• DOCUMENT SECTION
Train speed! The weather for all of Italy as shown on the train. SUN!
Stuart took the bus to his hotel, and Ole, Glen, and I walked the couple of blocks to ours. Phil and Laila had flown down from Venice, and as for Fran, Ray, and Mike (known as “the Americans”) who knows where they were! Last I saw of them was outside the gig at Padova, and for all I know, they could have still been there or anywhere else in Europe for that matter!
Mike, Ray, and Fern the last time I had seen them! Don't let the water in Mike’s pocket put you off. Its a front!
It was just gone 4:30 pm, and we arranged to meet Stuart at an Irish bar he knew around 7 pm. When we got checked into the hotel I e-mailed Phil to let him know our plans and sent an e-mail to Frank, too. I also sent an e-mail to “the Americans.” None of them had a cell phone, and only Mike had e-mail access. Would they get the e-mail? Who knows. Would they turn up ? Who knows. Were they even in Rome ? No one knew!

• EXERCISE BRIEF
Carry on the travel account about the group meeting up in Italy, starting right after its final sentence. The rows that come next were taken from an unrelated source.

• PROVIDED RECORDS

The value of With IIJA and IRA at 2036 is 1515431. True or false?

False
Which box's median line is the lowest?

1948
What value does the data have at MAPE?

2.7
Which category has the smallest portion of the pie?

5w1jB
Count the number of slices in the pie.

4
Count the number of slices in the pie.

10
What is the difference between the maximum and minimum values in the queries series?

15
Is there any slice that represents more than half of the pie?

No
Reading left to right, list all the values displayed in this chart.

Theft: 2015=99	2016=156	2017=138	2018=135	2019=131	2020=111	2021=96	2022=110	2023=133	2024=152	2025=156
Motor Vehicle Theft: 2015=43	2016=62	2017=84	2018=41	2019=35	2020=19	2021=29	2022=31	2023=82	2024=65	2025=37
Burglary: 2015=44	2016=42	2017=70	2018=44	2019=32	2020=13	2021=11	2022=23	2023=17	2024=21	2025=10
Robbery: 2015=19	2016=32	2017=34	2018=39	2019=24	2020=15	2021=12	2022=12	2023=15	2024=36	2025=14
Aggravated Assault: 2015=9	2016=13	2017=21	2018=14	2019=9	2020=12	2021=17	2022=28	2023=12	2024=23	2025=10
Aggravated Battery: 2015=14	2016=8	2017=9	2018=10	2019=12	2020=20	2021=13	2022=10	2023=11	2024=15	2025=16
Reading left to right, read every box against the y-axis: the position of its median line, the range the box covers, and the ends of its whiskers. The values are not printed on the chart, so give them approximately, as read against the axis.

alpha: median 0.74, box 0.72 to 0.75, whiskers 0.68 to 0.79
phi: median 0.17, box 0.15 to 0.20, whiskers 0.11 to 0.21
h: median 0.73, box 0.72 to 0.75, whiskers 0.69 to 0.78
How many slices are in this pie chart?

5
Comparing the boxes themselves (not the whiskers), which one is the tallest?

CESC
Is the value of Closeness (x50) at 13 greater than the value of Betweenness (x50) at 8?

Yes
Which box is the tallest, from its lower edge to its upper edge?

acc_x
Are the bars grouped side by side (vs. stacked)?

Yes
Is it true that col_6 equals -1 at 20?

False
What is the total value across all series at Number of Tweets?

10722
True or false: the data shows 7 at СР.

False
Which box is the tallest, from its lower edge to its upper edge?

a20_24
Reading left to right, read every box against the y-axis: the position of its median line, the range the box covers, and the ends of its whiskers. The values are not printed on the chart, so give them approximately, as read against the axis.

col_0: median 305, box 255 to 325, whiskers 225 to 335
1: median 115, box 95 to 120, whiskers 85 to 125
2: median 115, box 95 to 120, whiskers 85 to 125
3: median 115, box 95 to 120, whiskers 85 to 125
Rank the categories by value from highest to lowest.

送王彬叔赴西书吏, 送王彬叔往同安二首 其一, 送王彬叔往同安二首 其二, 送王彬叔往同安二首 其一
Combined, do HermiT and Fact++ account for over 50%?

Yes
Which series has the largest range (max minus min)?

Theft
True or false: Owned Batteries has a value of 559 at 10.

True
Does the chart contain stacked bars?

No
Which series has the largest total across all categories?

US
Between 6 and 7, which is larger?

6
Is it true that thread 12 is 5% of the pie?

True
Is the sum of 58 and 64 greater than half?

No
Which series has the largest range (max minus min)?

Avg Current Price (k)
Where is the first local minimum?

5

• ANSWER BOX
We chilled out for a couple of hours before walking over to the bar. I‘d been to Rome a couple of times before and seen all the sights. So had Glenn, but it was Ole’s first time visiting. We walked past the Trevi fountain and a couple of other sites before settling down at an outside table at the Irish bar with an ice cold pint of Strongbow. The heat really was unbearable. The second you stepped out into the street, everyone broke out into an instant sweat! And walking in it wasn't nice at all, but hey, we were in Rome. Pasta, wine, gelato, and with great fiends—we didn't complain much.
Ole at the Trevi fountain Glenn doing who knows what! Glenn, Stuart, and Ole at the Irish bar.
The last we had eaten was at breakfast around 9 am. Glen had eaten a tennis-ball-tasting bread roll on the train. We hadn’t had the luxury of eating such a delicacy and were all pretty hungry. We got to the bar around 6:30, Frank arrived around 7:15, and we ordered something to munch on while we waited for the others. Phil and Laila arrived around 8, but where were “the Americans” ?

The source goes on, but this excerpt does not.